We are caught in a vicious cycle.

With alarming regularity, the nation is being subjected to a spate of violence that terrorizes the public, destabilizes the country’s fragile ecosystem, and gives the government greater justifications to crack down, lock down, and institute even more authoritarian policies for the so-called sake of national security without many objections from the citizenry.

Take the school shooting that took place at Marjory Stoneman Douglas High School in Parkland, Fla., on Valentine’s Day: 17 people, students and teachers alike, were killed by Nikolas Cruz, a 19-year-old former student armed with a gas mask, smoke grenades, magazines of ammunition, and an AR-15-style semiautomatic rifle.

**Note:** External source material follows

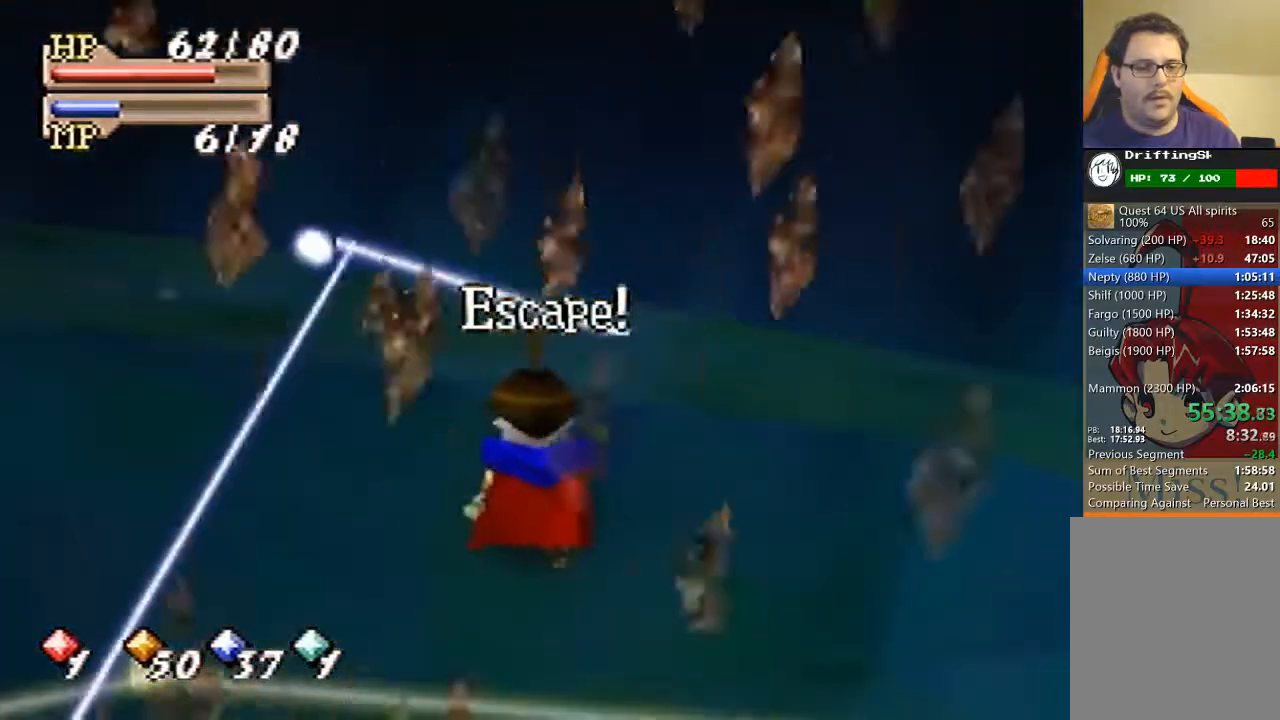
{"buttons": ["B"], "left_stick": "center", "events": []}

This shooting, which is being chalked up to mental illness by the 19-year-old assassin, came months after a series of mass shootings in late 2017, one at a church in Texas and the other at an outdoor country music concert in Las Vegas. In both the Texas and Las Vegas attacks, the shooters were dressed like a soldier or militarized police officer and armed with military-style weapons.

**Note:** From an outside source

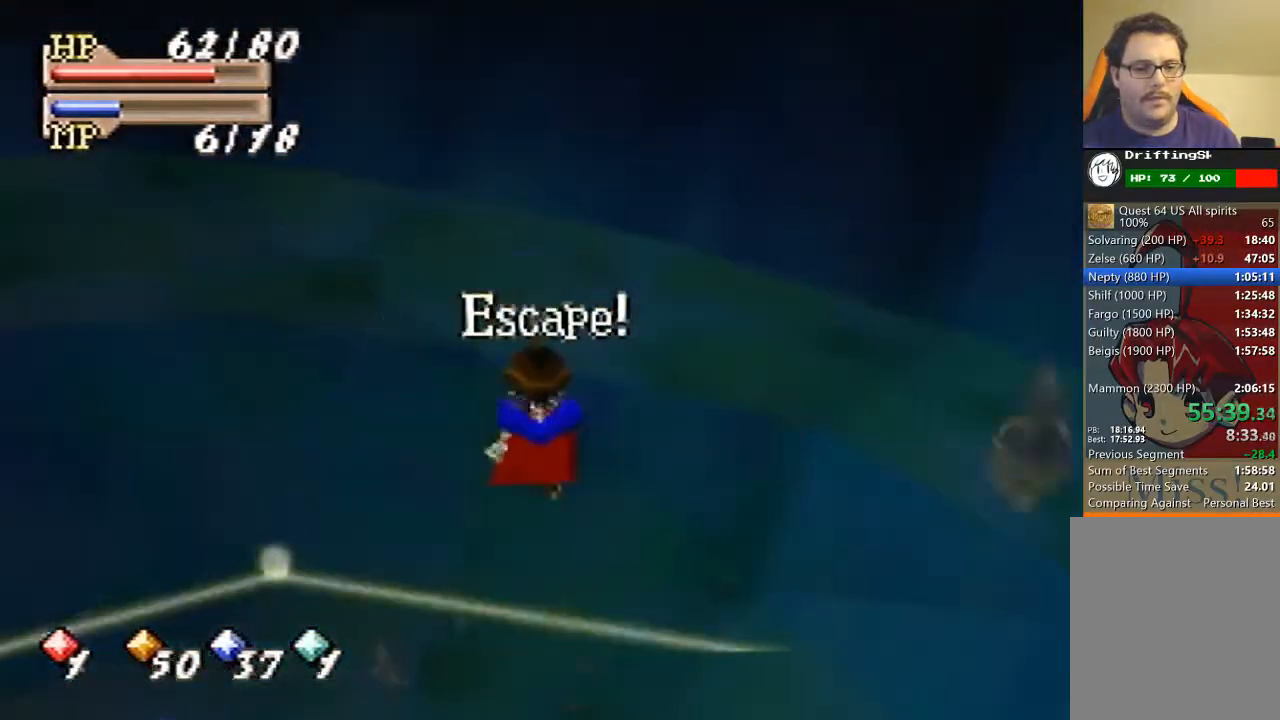
{"buttons": ["B"], "left_stick": "center", "events": []}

As usual following one of these shootings, there is a vocal outcry for enacting more strident gun control measures, more mental health checks, and heightened school security measures.

Also as usual, in the midst of the finger-pointing, no one is pointing a finger at the American police state or the war-drenched, violence-imbued, profit-driven military industrial complex, both of which have made violence America’s calling card.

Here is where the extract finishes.